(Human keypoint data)
|---|
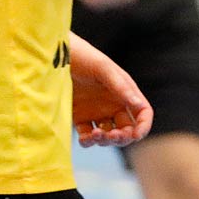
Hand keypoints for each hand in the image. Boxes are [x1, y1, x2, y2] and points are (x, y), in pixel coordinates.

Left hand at [68, 33, 152, 147]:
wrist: (55, 56)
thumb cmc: (82, 57)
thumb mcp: (103, 69)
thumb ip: (121, 87)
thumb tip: (138, 105)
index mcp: (125, 92)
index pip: (142, 113)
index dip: (143, 126)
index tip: (136, 135)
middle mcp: (113, 104)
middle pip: (127, 128)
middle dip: (123, 137)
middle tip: (113, 136)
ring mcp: (97, 112)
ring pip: (109, 135)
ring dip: (106, 141)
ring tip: (96, 135)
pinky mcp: (79, 118)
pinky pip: (88, 136)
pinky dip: (89, 142)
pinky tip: (86, 138)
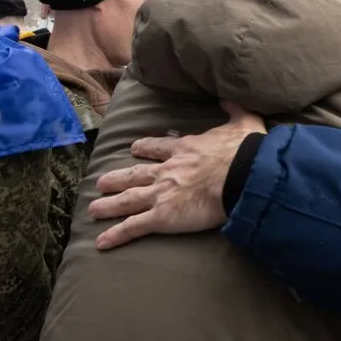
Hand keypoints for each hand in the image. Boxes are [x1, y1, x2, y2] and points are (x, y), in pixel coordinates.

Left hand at [89, 101, 265, 250]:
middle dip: (118, 179)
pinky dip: (117, 234)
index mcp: (185, 150)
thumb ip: (235, 110)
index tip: (135, 148)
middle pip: (136, 175)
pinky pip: (134, 226)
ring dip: (110, 205)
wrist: (242, 175)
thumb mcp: (244, 122)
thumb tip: (230, 97)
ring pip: (129, 200)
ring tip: (94, 208)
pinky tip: (101, 242)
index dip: (146, 148)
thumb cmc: (245, 151)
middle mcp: (167, 171)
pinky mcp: (162, 216)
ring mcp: (162, 194)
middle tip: (102, 182)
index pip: (160, 148)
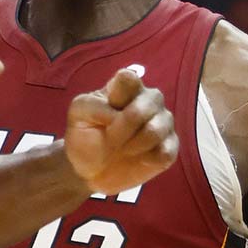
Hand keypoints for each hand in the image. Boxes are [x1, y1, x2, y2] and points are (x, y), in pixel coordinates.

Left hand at [64, 68, 177, 194]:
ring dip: (134, 144)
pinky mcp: (170, 146)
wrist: (91, 169)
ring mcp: (163, 122)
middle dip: (123, 127)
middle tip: (110, 139)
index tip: (108, 112)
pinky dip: (148, 159)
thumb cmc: (86, 136)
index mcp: (125, 88)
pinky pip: (166, 151)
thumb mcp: (78, 115)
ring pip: (157, 129)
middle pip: (148, 103)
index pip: (129, 78)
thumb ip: (92, 106)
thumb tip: (117, 114)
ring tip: (122, 150)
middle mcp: (148, 100)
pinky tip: (139, 160)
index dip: (118, 96)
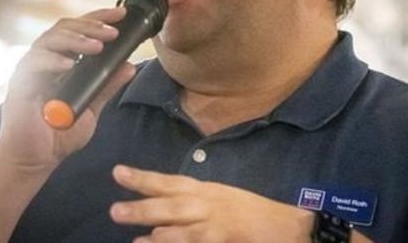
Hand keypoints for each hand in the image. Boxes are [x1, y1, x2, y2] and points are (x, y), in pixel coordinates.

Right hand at [0, 8, 136, 173]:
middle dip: (91, 25)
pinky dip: (52, 60)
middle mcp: (46, 60)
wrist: (34, 160)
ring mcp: (31, 69)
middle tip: (113, 32)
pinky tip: (69, 64)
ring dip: (76, 39)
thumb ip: (107, 87)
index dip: (99, 19)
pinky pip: (33, 62)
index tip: (121, 15)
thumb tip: (129, 66)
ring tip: (97, 46)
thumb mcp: (92, 109)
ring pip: (50, 39)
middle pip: (65, 27)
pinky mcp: (20, 83)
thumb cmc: (58, 135)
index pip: (79, 30)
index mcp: (62, 61)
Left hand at [109, 165, 314, 242]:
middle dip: (143, 205)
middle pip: (171, 201)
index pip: (170, 181)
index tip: (118, 173)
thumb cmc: (254, 215)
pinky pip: (201, 242)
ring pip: (184, 224)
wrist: (293, 226)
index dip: (143, 178)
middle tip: (114, 210)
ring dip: (158, 229)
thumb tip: (157, 222)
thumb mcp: (222, 202)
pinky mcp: (229, 237)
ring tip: (134, 237)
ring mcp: (220, 221)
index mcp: (207, 190)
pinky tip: (161, 242)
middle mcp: (210, 202)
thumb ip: (193, 207)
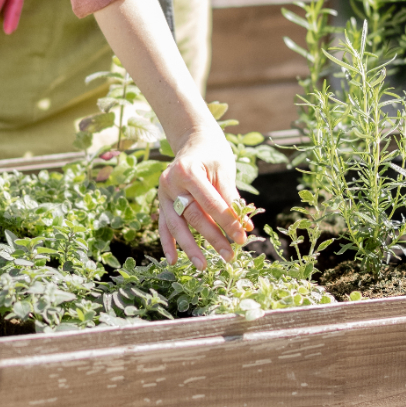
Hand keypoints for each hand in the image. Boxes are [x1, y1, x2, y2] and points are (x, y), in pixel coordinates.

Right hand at [158, 127, 251, 269]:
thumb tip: (244, 228)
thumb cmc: (212, 154)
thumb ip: (230, 198)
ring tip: (202, 266)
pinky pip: (164, 225)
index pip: (211, 203)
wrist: (192, 140)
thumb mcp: (224, 170)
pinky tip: (174, 261)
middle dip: (213, 238)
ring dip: (190, 247)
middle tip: (229, 257)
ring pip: (176, 224)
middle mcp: (171, 182)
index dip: (227, 222)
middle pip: (194, 216)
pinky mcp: (161, 201)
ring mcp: (162, 193)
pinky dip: (168, 243)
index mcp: (189, 171)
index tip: (242, 239)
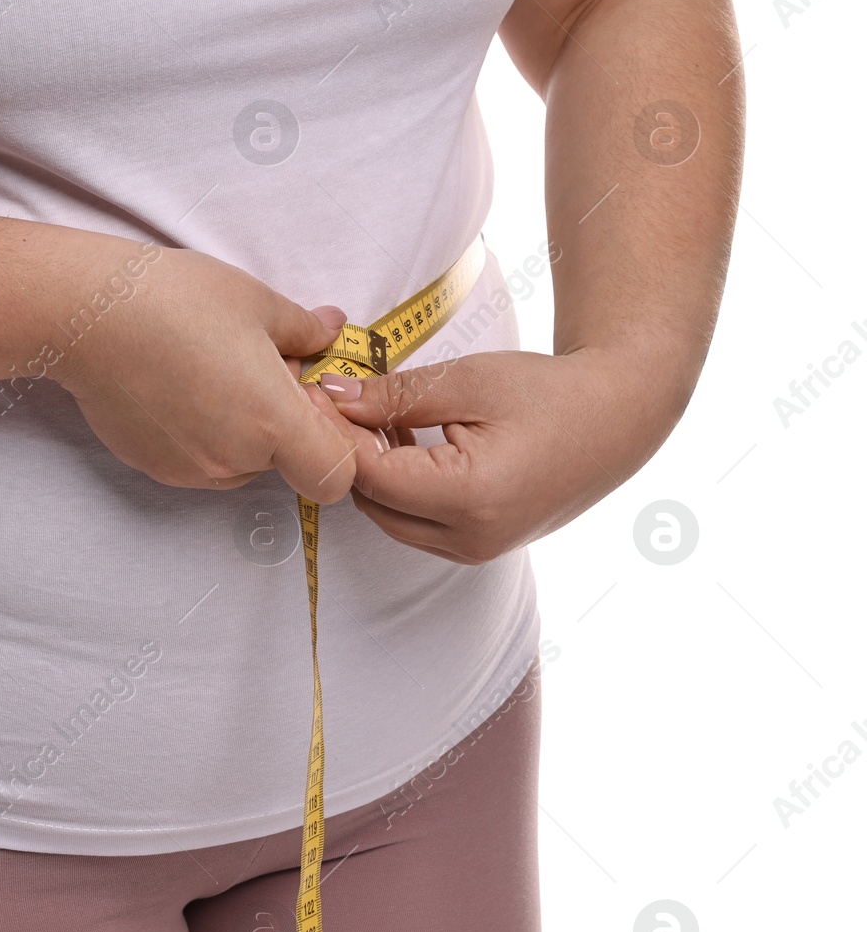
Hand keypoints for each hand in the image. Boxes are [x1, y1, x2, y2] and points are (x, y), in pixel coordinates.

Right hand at [52, 249, 384, 503]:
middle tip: (255, 366)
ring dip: (241, 430)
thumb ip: (304, 328)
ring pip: (240, 463)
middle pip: (285, 464)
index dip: (336, 444)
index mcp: (272, 422)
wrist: (86, 314)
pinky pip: (197, 459)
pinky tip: (176, 382)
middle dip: (282, 423)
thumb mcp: (257, 301)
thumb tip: (330, 331)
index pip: (336, 477)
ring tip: (210, 370)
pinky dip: (200, 432)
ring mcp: (189, 469)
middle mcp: (233, 459)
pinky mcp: (153, 466)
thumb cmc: (173, 299)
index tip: (313, 400)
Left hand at [322, 348, 667, 563]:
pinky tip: (402, 438)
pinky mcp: (479, 546)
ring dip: (372, 471)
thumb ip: (394, 394)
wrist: (618, 419)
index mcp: (470, 498)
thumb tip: (331, 396)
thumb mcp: (468, 381)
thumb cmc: (551, 393)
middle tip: (334, 402)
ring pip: (388, 517)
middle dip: (347, 453)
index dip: (333, 432)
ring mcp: (477, 550)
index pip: (369, 474)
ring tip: (372, 414)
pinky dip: (399, 485)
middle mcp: (471, 538)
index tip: (313, 394)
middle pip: (372, 502)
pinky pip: (416, 522)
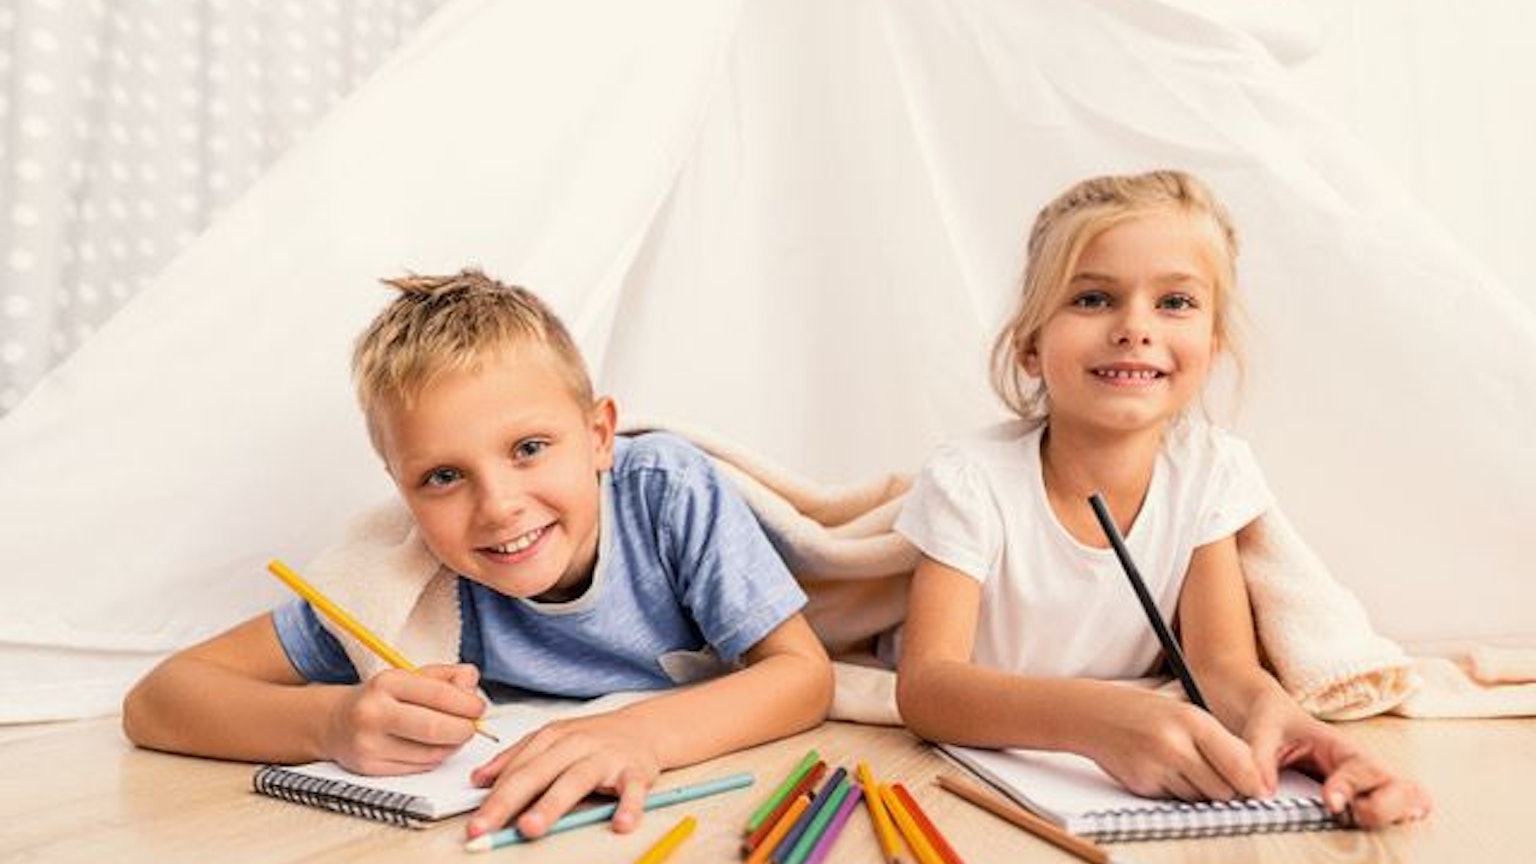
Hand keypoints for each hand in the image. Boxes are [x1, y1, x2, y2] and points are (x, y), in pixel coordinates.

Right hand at [321, 663, 484, 774]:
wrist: (335, 721)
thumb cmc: (382, 697)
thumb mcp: (412, 676)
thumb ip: (448, 677)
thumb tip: (472, 688)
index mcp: (387, 682)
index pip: (439, 694)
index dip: (467, 704)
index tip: (478, 708)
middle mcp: (374, 712)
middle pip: (435, 729)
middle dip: (463, 730)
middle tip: (471, 727)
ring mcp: (369, 743)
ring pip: (430, 753)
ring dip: (452, 746)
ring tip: (452, 735)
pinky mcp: (369, 767)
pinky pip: (418, 767)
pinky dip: (434, 758)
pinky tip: (432, 747)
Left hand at [465, 710, 660, 839]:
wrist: (643, 727)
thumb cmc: (593, 739)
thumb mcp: (551, 740)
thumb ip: (515, 759)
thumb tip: (479, 779)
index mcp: (551, 738)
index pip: (516, 770)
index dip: (492, 799)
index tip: (475, 825)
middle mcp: (575, 744)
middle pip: (536, 773)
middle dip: (508, 802)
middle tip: (486, 827)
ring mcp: (605, 757)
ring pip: (576, 780)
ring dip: (551, 805)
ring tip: (530, 828)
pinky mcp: (636, 770)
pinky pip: (632, 790)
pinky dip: (629, 807)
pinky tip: (620, 824)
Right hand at [1084, 687, 1267, 801]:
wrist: (1095, 715)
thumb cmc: (1148, 713)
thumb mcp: (1187, 713)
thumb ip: (1220, 742)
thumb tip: (1252, 780)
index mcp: (1192, 721)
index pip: (1239, 764)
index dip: (1254, 783)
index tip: (1261, 791)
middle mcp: (1175, 745)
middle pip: (1223, 789)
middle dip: (1227, 789)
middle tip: (1220, 777)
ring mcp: (1156, 767)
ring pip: (1200, 798)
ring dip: (1200, 791)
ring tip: (1185, 767)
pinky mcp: (1142, 784)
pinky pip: (1176, 800)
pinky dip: (1176, 791)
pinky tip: (1164, 770)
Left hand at [1242, 696, 1431, 827]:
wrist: (1277, 718)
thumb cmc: (1275, 723)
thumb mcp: (1262, 732)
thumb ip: (1261, 759)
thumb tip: (1263, 794)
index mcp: (1341, 747)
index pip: (1361, 767)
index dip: (1350, 787)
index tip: (1331, 803)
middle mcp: (1363, 767)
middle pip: (1402, 788)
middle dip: (1383, 808)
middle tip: (1352, 814)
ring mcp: (1370, 784)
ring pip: (1409, 801)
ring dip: (1393, 815)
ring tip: (1360, 819)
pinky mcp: (1366, 798)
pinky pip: (1397, 812)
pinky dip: (1394, 821)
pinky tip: (1367, 823)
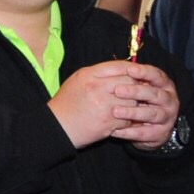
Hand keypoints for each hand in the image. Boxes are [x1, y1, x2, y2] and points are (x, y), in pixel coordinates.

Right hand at [47, 62, 178, 149]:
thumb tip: (121, 71)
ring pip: (132, 100)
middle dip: (134, 86)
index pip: (119, 66)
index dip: (131, 70)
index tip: (136, 74)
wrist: (57, 127)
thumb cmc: (66, 103)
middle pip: (129, 82)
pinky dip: (128, 119)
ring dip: (133, 104)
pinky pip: (129, 118)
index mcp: (89, 75)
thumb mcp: (77, 80)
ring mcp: (105, 106)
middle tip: (135, 91)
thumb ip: (98, 74)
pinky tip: (121, 119)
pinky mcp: (109, 122)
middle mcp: (98, 88)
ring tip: (126, 106)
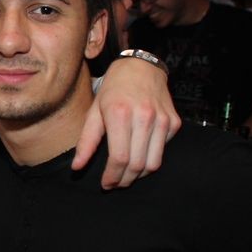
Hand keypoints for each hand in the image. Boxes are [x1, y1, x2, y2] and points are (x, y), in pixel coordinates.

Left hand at [74, 58, 181, 188]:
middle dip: (125, 180)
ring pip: (154, 163)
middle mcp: (144, 117)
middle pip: (137, 164)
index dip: (112, 176)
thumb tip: (77, 167)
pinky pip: (163, 150)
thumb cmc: (113, 89)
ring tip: (127, 175)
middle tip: (115, 183)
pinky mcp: (174, 122)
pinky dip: (151, 158)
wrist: (141, 67)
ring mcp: (162, 120)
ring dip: (139, 175)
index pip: (119, 157)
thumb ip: (86, 141)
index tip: (106, 184)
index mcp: (120, 114)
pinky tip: (139, 153)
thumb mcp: (94, 111)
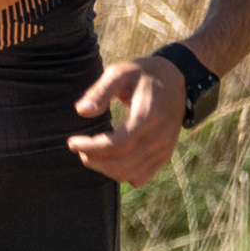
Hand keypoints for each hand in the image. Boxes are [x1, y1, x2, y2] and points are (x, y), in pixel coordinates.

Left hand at [69, 52, 186, 185]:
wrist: (177, 81)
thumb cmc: (143, 75)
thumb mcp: (120, 73)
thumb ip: (100, 91)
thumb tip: (81, 111)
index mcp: (149, 116)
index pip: (117, 144)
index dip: (91, 147)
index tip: (72, 142)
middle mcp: (160, 137)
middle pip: (122, 164)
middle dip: (95, 161)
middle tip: (80, 149)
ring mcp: (164, 149)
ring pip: (129, 174)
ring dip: (105, 169)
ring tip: (90, 154)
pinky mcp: (164, 156)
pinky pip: (139, 177)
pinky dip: (120, 173)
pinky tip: (110, 158)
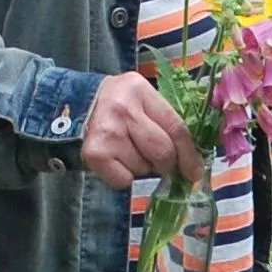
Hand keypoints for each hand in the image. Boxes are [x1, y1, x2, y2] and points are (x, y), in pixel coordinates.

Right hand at [81, 71, 201, 192]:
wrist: (76, 106)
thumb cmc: (118, 106)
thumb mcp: (142, 101)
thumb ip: (165, 121)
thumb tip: (192, 161)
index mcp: (141, 91)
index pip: (176, 127)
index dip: (189, 154)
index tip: (194, 171)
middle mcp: (123, 109)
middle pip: (162, 150)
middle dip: (167, 164)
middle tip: (162, 164)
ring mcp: (107, 132)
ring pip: (143, 168)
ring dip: (143, 168)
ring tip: (129, 151)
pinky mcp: (94, 153)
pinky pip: (123, 180)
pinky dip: (124, 177)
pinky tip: (116, 160)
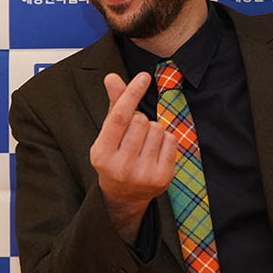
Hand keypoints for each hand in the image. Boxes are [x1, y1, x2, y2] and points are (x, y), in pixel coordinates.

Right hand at [90, 72, 176, 242]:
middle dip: (140, 120)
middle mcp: (121, 166)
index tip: (143, 77)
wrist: (125, 196)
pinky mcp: (162, 178)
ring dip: (153, 130)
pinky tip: (155, 152)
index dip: (131, 94)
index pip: (119, 117)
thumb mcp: (109, 134)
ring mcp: (143, 174)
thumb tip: (112, 77)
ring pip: (157, 129)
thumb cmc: (116, 156)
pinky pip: (171, 140)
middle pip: (141, 121)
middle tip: (134, 135)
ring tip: (143, 145)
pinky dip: (165, 140)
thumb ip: (114, 105)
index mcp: (102, 154)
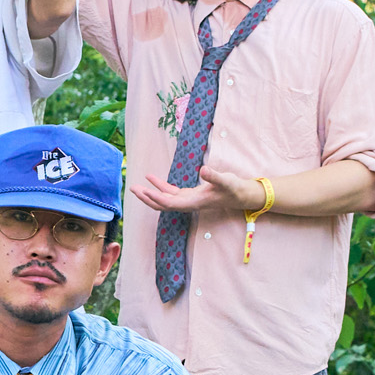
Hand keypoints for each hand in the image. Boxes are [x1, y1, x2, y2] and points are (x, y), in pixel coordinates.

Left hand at [129, 167, 263, 213]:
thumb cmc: (234, 189)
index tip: (145, 191)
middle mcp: (188, 204)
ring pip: (164, 199)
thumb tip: (204, 170)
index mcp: (194, 203)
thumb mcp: (226, 181)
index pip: (170, 203)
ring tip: (136, 186)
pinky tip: (151, 179)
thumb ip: (215, 176)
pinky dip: (161, 186)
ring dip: (150, 193)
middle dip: (147, 198)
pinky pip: (171, 192)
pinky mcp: (190, 195)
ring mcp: (188, 200)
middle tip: (132, 189)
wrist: (242, 195)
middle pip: (162, 204)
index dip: (157, 198)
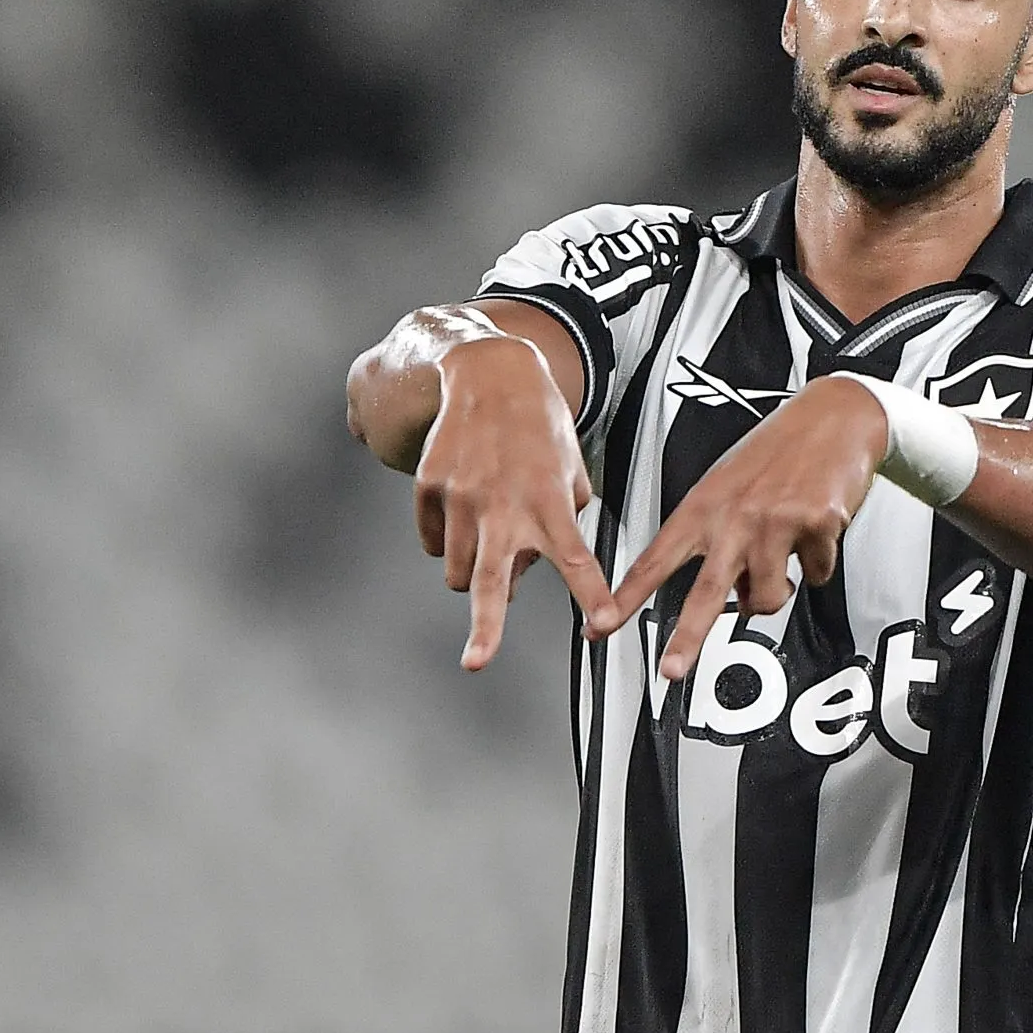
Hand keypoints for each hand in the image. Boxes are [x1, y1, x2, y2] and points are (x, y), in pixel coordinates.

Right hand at [414, 335, 613, 670]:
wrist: (489, 372)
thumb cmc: (539, 421)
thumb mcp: (572, 466)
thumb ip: (566, 518)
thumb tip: (537, 565)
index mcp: (548, 499)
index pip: (577, 557)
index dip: (591, 594)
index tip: (604, 622)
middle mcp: (502, 503)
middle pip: (490, 580)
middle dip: (486, 628)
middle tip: (477, 660)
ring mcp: (459, 497)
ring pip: (458, 572)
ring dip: (474, 575)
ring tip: (489, 543)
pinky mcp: (428, 488)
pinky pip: (433, 543)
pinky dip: (447, 543)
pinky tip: (463, 512)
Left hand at [588, 376, 888, 678]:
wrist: (834, 416)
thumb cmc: (777, 450)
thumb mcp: (728, 485)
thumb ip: (719, 538)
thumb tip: (734, 593)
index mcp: (704, 506)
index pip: (655, 559)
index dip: (626, 598)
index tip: (601, 626)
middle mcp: (735, 516)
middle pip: (706, 592)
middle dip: (687, 638)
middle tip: (670, 671)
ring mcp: (776, 521)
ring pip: (770, 596)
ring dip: (778, 592)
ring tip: (785, 561)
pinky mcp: (816, 525)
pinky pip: (816, 573)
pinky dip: (818, 562)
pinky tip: (816, 531)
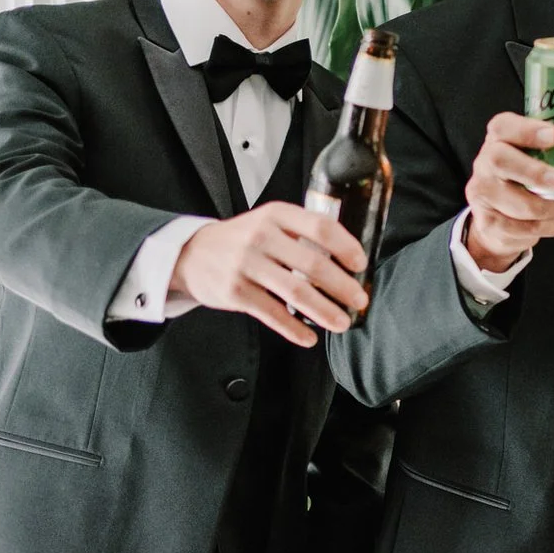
|---|
▸ **Your instructions**
Beginning at the line above that contains "index pip: (1239, 764)", return each line exactly through the line that contains "pinky mcp: (1142, 784)", and no others.

▸ **Solution**
index pip: (1239, 764)
index dip: (1254, 783)
index tip: (1261, 791)
middle mcp: (1175, 745)
middle pip: (1223, 789)
middle dip: (1227, 789)
middle tip: (1220, 777)
ring mcp: (1156, 767)
ring pip: (1200, 798)
ring dip: (1200, 791)
ring tip: (1185, 767)
pinky mcp: (1142, 784)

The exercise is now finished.